ATTACHED DWELLINGS TO THE REAR

The three dwellings attached to the rear are lower and narrower than the frontage houses, each three storeys high and one bay wide. They have stone cills and lintels to windows and moulded cornices matching the frontage buildings. Many openings are blocked, though some original sashes survive. Round-headed doorways with brick arches provide access. Map evidence indicates the houses originally had basement areas, now infilled. The elevation of the house to the rear of No 39 is rendered.

The plan of each rear dwelling consists of one room per floor with a narrow winding stair against the rear wall, serving only the first to second floor flights. The interiors are sparse, with simple joinery and minimal decorative detail.

HISTORICAL CONTEXT

Nos 35-39 Pembroke Place do not appear on Gage's map of 1841 but are shown on the Ordnance Survey first edition of 1848. They were originally part of a symmetrical group of four houses, comprising Nos 37 and 39 as a semi-detached pair, flanked by single houses at No 35 to the west and No 41 to the east. Between them lay two narrow courts named Watkinson's Terrace and Watkinson's Buildings, each lined with two facing rows of four dwellings that abutted the frontage buildings on Pembroke Place, with those to the rear of the central pair placed back-to-back. Behind No 35 is the sole surviving unit of the west side of Watkinson's Terrace. Behind Nos 37 and 39 remain the first unit of the east side of Watkinson's Terrace and its back-to-back partner on the west side of Watkinson's Buildings. No 41 and the east side of Watkinson's Buildings have been demolished.

The three rear buildings are very rare survivals of court dwellings, a term describing a building type that emerged in the late 18th century in the expanding industrial towns of the north and midlands, usually built by small speculative developers as cheap, high-density housing. In Liverpool such courts typically comprised rows of houses built along a narrow paved yard set at right angles to the main street, accessed by a narrow passage between the frontage houses. Several parallel courts could exist off one road, with houses on one court placed back-to-back with those of an adjacent court, as occurred here with Pembroke Place.

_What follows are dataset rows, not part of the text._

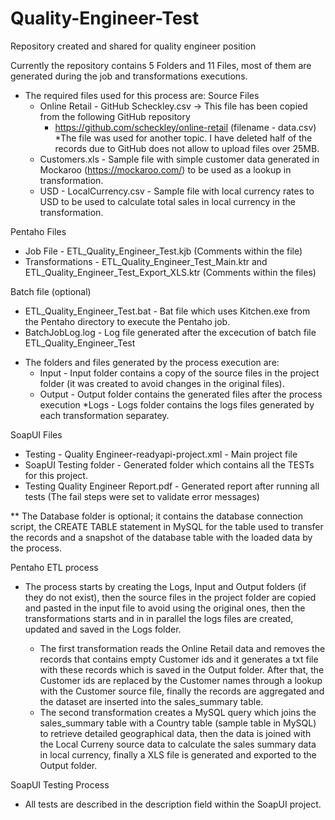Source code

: # Quality-Engineer-Test
Repository created and shared for quality engineer position

Currently the repository contains 5 Folders and 11 Files, most of them are generated during the job and transformations executions.

- The required files used for this process are:
Source Files
  * Online Retail - GitHub Scheckley.csv -> This file has been copied from the following GitHub repository 
    - https://github.com/scheckley/online-retail (filename - data.csv) *The file was used for another topic.
      I have deleted half of the records due to GitHub does not allow to upload files over 25MB.
  * Customers.xls - Sample file with simple customer data generated in Mockaroo (https://mockaroo.com/) to be used as a lookup in 
                    transformation.
  * USD -  LocalCurrency.csv - Sample file with local currency rates to USD to be used to calculate total sales in local currency 
           in the transformation.
           
Pentaho Files
  * Job File - ETL_Quality_Engineer_Test.kjb (Comments within the file)
  * Transformations - ETL_Quality_Engineer_Test_Main.ktr and ETL_Quality_Engineer_Test_Export_XLS.ktr (Comments within the files)

Batch file (optional)  
  * ETL_Quality_Engineer_Test.bat - Bat file which uses Kitchen.exe from the Pentaho directory to execute the Pentaho job.
  * BatchJobLog.log - Log file generated after the excecution of batch file ETL_Quality_Engineer_Test

  - The folders and files generated by the process execution are:
    * Input - Input folder contains a copy of the source files in the project folder (it was created to avoid changes in the 
      original files).
    * Output - Output folder contains the generated files after the process execution
    *Logs - Logs folder contains the logs files generated by each transformation separatey.
    
SoapUI Files
  * Testing - Quality Engineer-readyapi-project.xml - Main project file 
  * SoapUI Testing folder - Generated folder which contains all the TESTs for this project.
  * Testing Quality Engineer Report.pdf - Generated report after running all tests (The fail steps were set to validate error messages)
    
** The Database folder is optional; it contains the database connection script, the CREATE TABLE statement in MySQL for the table used 
   to transfer the records and a snapshot of the database table with the loaded data by the process.

Pentaho ETL process

- The process starts by creating the Logs, Input and Output folders (if they do not exist), then the source files in the 
  project folder are copied and pasted in the input file to avoid using the original ones, then the transformations starts and in 
  in parallel the logs files are created, updated and saved in the Logs folder. 
  
  * The first transformation reads the Online Retail data and removes the records that contains empty Customer ids and it generates 
    a txt file with these records which is saved in the Output folder. After that, the Customer ids are replaced by the Customer names 
    through a lookup with the Customer source file, finally the records are aggregated and the dataset are inserted into the 
    sales_summary table.
  * The second transformation creates a MySQL query which joins the sales_summary table with a Country table (sample table in MySQL)
    to retrieve detailed geographical data, then the data is joined with the Local Curreny source data to calculate the sales summary 
    data in local currency, finally a XLS file is generated and exported to the Output folder.
    
SoapUI Testing Process

- All tests are described in the description field within the SoapUI project.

Court construction burgeoned in Liverpool between 1820 and 1840 in response to the city's massive growth as an international port and its consequent population expansion, including large numbers of poor unskilled workers. Some 86,000 people were housed in courts by 1840, by far the largest area of purpose-built working-class housing in England. Liverpool's courts were among the worst in the country, embodying three evils of low-class housing: courts themselves, back-to-back construction, and worst of all, cellar dwellings. Courts were notorious for lack of light, ventilation and overcrowding, with single houses frequently occupied by several families. Sanitation consisted merely of a communal water pump and privy. Epidemic diseases such as typhus were rife and mortality rates high.

By the late 1830s Liverpool's politicians were beginning to confront these appalling housing conditions, encouraged by the research of Dr William Henry Duncan (1805-1863), a lifelong campaigner for improved sanitation and housing for the poor. His experience as a Liverpool general practitioner prompted him to publish an influential pamphlet, 'The Physical Causes of the High Mortality Rate in Liverpool' (1843). Duncan was appointed the city's Medical Officer of Health in 1847, the first such appointment in the nation. Liverpool secured the Health of Towns and Building Act (1842), which prohibited courts that were inadequately lit, and those at Pembroke Place are likely among the last erected before such restrictions took effect.

Pembroke Place's configuration, with more substantial houses forming the 'polite' endpieces to rows of lower-status dwellings, demonstrates how different classes of dwelling often co-existed in densely-developed urban areas of the early 19th century. While the court formation has largely disappeared, these are very rare survivals of this once-numerous but now near-extinct building type, and are almost certainly the last remnants in Liverpool.